Die ethischen Normenkonflikte bei Sophokles’ Antigone und Sophie Scholl im Vergleich

Antigone, Sophie Scholl und auch die schwedische Klimaaktivistin Greta Thunberg werden in medialen Äußerungen häufig in einem Atemzug genannt. Diese Analogie unterzieht Cosima Dreher einer Überprüfung. Glanzstück der Arbeit ist der einlässliche Vergleich der beiden Protagonistinnen. In beiden Fällen setzen sich Frauen über die ihnen von einer patriarchalischen Gesellschaft auferlegten Grenzen hinweg und scheinen gerade daraus die Kraft zum Widerstand zu gewinnen; Religion fungiert bei beiden als Richtschnur, allerdings weniger als dogmatisches System denn als Verkörperung jener unverhandelbaren Werte, deren Missachtung durch einen fehlgeleiteten Staat den unbedingten Widerstand verlangt. Cosima Dreher zeigt in ihrer Arbeit den Willen und die Fähigkeit zu prüfen und zu unterscheiden, gerade dort, wo es um Grundfragen des menschlichen Handelns geht.
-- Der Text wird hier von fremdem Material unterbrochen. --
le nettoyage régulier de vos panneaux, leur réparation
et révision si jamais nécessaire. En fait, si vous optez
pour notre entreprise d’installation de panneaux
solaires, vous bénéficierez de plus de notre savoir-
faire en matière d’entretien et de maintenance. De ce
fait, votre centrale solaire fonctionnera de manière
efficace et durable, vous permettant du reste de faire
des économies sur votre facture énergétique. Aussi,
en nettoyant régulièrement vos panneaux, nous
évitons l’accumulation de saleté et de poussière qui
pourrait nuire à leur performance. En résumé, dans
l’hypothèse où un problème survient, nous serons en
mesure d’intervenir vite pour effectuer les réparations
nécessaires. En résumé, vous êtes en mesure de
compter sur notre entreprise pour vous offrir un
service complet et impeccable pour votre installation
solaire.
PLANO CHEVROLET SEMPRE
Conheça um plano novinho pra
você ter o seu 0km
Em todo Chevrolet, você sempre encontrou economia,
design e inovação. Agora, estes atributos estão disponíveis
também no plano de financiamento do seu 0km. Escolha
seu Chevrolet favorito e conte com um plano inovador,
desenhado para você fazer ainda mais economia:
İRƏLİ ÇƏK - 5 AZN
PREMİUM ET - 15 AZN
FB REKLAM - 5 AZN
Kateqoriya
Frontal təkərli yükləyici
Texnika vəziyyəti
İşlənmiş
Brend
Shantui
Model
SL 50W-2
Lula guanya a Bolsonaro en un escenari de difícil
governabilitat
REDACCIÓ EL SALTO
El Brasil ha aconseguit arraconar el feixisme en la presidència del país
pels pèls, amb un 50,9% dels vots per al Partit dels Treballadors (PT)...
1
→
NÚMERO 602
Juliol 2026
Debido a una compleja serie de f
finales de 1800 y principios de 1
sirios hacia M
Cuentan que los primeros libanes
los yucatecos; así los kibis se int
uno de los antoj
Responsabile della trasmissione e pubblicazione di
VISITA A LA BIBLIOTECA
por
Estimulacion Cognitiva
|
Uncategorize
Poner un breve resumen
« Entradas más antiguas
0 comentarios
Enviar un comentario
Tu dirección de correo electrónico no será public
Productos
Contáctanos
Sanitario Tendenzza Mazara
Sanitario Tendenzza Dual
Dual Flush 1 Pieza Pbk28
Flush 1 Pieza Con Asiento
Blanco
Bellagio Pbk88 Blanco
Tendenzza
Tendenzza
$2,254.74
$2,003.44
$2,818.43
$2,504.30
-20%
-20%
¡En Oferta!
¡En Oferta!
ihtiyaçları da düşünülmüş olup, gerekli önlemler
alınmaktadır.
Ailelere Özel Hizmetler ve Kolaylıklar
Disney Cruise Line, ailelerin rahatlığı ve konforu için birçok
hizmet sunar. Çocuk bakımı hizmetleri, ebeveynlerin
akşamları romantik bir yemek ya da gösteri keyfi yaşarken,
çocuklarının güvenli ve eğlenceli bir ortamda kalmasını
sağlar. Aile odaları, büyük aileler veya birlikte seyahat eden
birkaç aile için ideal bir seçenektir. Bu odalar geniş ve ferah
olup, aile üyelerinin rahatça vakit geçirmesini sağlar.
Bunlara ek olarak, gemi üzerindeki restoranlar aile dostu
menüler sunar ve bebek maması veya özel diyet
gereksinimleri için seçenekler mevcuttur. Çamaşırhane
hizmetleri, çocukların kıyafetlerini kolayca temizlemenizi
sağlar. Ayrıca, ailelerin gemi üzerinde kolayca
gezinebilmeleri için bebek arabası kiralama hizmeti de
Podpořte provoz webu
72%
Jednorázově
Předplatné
Das ist Selbstdenken in bester sokratischer Tradition. Wir gratulieren zu dieser Leistung sehr herzlich.

Zweiter Preis:
Jannika Lechner (Egbert-Gymnasium Münsterschwarzach)

Frieden im Krieg. Eine Interpretation des 24. Gesangs der Ilias

Im letzten Gesang der Ilias erwirkt der trojanische König Priamos von Achill die Herausgabe seines getöteten Sohnes Hektor. Jannika Lechner analysiert diese Hikesie-Szene auf hohem altsprachlichen Niveau und mit tiefer gedanklicher Durchdringung des Themenkomplexes ‚Krieg und homerische Helden‘. Mit einem sehr persönlichen, aber nie aufdringlichen Zugang zu dieser Thematik gelingt es ihr, den Lesern die Aktualität der homerischen Sichtweise auf Krieg und Frieden bewusst zu machen. Nachhaltig berührt am Ende ihre Überzeugung, dass die Annäherung an 3000 Jahre alte homerische Helden, an den „Mut“ eines Priamos und die „Größe im Mitleid“ eines Achill, die Welt von heute ein Stück besser machen könnte. Mit dieser unkonventionellen Überlegung stellt sich Jannika Lechner hervorragend in die Tradition des Sokrates, die sie gleichzeitig durch den Beweis des hohen sprachlichen und ethischen Reflexionsgrades, der an humanistischen Schulen noch heute zu erreichen ist, mit aufrechterhält. Für diese Leistung beglückwünschen wir sie herzlich.